5. Get on a lot of lists, as many as you can handle, especially those geared to READERS of your genre more than writers. I'm currently on over thirty. I spend about three hours a day with email, which is excessive, but has successfully gotten my name out--it's also given me the chance to "meet" a lot of people and find other venues to advertise my books. Keep your signature line current and brief-and USE IT!
6. ADVERTISE! I buy at least three ads a year in Romantic Times Magazine. They're group ads and cost about $120 each, but they're well worth it as they get my name and the titles of my books out to folks who aren't necessarily on the lists I frequent. They also insure that my books will be reviewed by RT, which appears to lend validity to the stories even if the review is bad. (HONEYSUCKLE ROSE, for instance, only got 2 stars and a HORRIBLE review, but went on to win an EPPIE and made HSWF's bestseller list)
7. Take advantage of other authors who offer to distribute stuff for you at goody tables at conferences around the globe. I've sent bookmarks as far away as New Zealand...I print up refrigerator magnets, bookmarks, flyers, etc. I'm currently working on a two sided flyer because I have a number of titles to promote. I do all these items on my own printer.
8. Check with your publisher to see if they will include your promotional material (flyers, etc.) with shipped orders of disks or print books. That takes your advertising directly to the reader who is already buying from your publisher.

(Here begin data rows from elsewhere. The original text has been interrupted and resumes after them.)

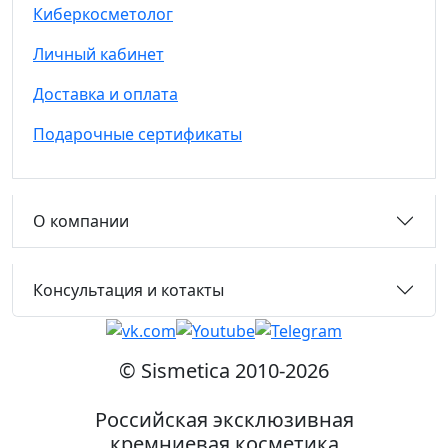
Киберкосметолог
Личный кабинет
Доставка и оплата
Подарочные сертификаты
О компании
Консультация и котакты
© Sismetica 2010-2026
Российская эксклюзивная
кремниевая косметика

9. Enter contests. I'm proud of my EPPIEs, but I'm just as proud of the contests where my books finaled in competition against print books, even though I didn't win. It gets my title, name and website URL in front of many potential new readers.
10. HOLD contests. Use your website and the guest book, advertise your contest on all those lists you've joined <grin> and with the various websites that are always looking for content-www.myshelf.com is one example I can think of. Su Kopil's site: www.earthlycharms.com is another.
11. Donate books for contests. The review magazine, Affaire de Coeur, occasionally gives away books from their website. Many of the review sites also appreciate copies of your book for prizes. Send them to RWA conferences as door prizes...there's nothing quite so satisfying as donating diskettes to RWA conferences-I have never had my donation refused!
12. Get reviews. Most publishers will send your books out for some reviews, but it's up to you to get more. That way you can pick and choose from the very best comments to post on your website. Don't worry about getting reviews the moment your book is released-remember, as an ebook, your "shelf life" is indefinite-as long as the book is selling, I doubt there's an epublisher anywhere who would consider pulling it. There are no "remaindered" ebooks.
13. Do interviews, author spotlights-any on-line activity that gets your name in front of readers. Award winning author Patricia White's excellent advice for finding interview sites? When an author announces an interview, go to the site, read it, then contact the site and see if they'd like to interview you! This is NOT the time to be shy or self-deprecating. Strut your stuff-and make sure you don't say anything you'll regret later...those interviews stay up for a LONG time!